The sound that made spectators cover their ears — and that never returned to Le Mans

The 787B's victory at Le Mans made Mazda the first Japanese manufacturer to win, and the only one to do so with a rotary engine. The subsequent regulation changes ended the use of rotatories at Le Mans, ensuring the feat remained unique.

The R26B was capable of delivering a maximum power output of 900 hp — in 1991, truly impressive given that the Sauber-Mercedes had around 730.

But what those who were at La Sarthe in June 1991 remember most is not the power. It is the sound. What the engine also produced was noise. Words cannot accurately convey the sound of the 787B. However, to say that the R26B screamed at all RPMs up to 9,000 would certainly not be hyperbole. There were reports that at certain points on the circuit spectators were warned when the 787Bs were approaching so they could cover their ears. Indeed, it has been suggested that the noise led to the 787B being banned, though the truth is simply that it was a victim of the regulation changes.
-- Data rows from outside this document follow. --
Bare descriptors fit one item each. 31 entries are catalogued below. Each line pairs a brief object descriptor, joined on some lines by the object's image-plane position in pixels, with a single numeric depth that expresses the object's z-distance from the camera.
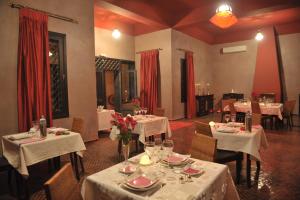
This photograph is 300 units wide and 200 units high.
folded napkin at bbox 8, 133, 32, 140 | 2.88
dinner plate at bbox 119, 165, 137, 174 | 1.65
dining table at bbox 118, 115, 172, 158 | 3.95
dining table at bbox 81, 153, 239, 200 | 1.38
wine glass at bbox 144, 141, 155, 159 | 1.84
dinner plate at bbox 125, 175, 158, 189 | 1.40
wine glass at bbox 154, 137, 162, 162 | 1.85
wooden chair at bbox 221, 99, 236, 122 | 6.66
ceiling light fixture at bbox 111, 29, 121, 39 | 6.78
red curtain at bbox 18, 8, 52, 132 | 3.97
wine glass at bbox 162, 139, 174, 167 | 1.86
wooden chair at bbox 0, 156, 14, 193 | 2.67
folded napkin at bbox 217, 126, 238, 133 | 3.01
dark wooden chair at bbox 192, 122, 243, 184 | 2.80
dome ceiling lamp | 4.14
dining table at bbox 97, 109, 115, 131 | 5.76
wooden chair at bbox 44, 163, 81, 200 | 1.30
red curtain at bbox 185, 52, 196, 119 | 8.61
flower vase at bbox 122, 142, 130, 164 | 1.77
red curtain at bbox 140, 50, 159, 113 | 8.06
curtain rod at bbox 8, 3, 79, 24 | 3.89
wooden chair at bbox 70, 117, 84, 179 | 3.36
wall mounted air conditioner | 9.80
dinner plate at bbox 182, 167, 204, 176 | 1.62
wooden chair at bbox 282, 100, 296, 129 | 6.18
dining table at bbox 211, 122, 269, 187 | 2.81
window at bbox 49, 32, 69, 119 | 4.66
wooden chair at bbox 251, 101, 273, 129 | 5.93
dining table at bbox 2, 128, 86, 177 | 2.63
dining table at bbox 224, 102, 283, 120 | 5.98
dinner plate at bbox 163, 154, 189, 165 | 1.79
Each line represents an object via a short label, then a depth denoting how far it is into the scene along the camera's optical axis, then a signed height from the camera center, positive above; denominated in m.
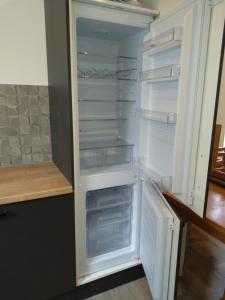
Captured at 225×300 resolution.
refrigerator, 1.02 -0.19
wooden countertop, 1.15 -0.50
The R26B was the most advanced engine Mazda built in its entire history of rotary engines. It was the one that won, the one that sounded in a way no piston engine can replicate, and the one that never competed again. Four decades of rotary research in Hiroshima culminated in twelve spark plugs, four ceramic rotors, telescopic intake runners — and 362 laps on the June night in 1991 when spectators covered their ears as the orange and green car passed before them.
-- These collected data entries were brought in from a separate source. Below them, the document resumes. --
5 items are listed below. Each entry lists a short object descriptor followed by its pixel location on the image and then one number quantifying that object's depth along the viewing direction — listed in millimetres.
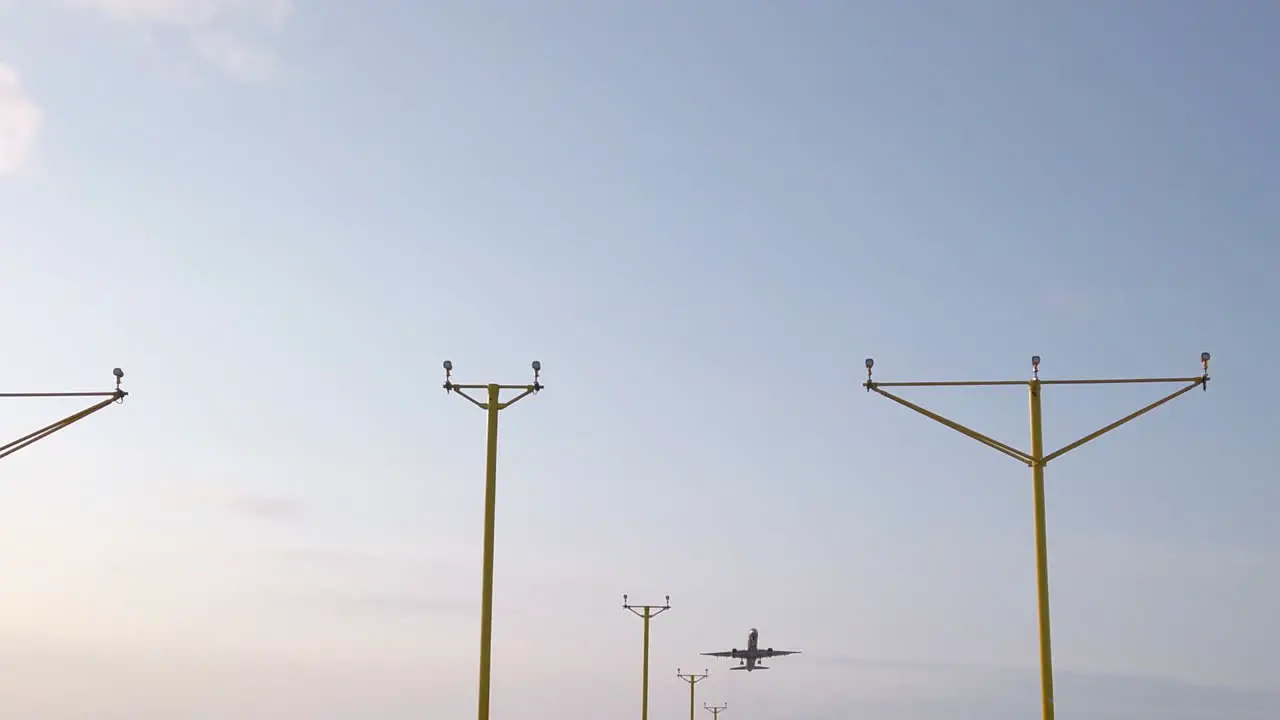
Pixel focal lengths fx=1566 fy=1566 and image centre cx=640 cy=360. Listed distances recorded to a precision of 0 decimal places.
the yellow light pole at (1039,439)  35250
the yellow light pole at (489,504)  38969
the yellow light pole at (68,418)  35688
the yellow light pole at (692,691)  119838
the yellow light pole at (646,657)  85925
Mazda keeps the winning car at the Mazda Museum in Hiroshima. At the same time, Mazda produced four replicas and delivered one of them to the Le Mans Museum.

Toyota won Le Mans in 2018 — twenty-seven years after Mazda. Without a rotary engine, with a 1,000 hp hybrid LMP1 against sparse competition. The R26B won against the best Le Mans field of the decade. In its last permitted year. From 19th on the grid.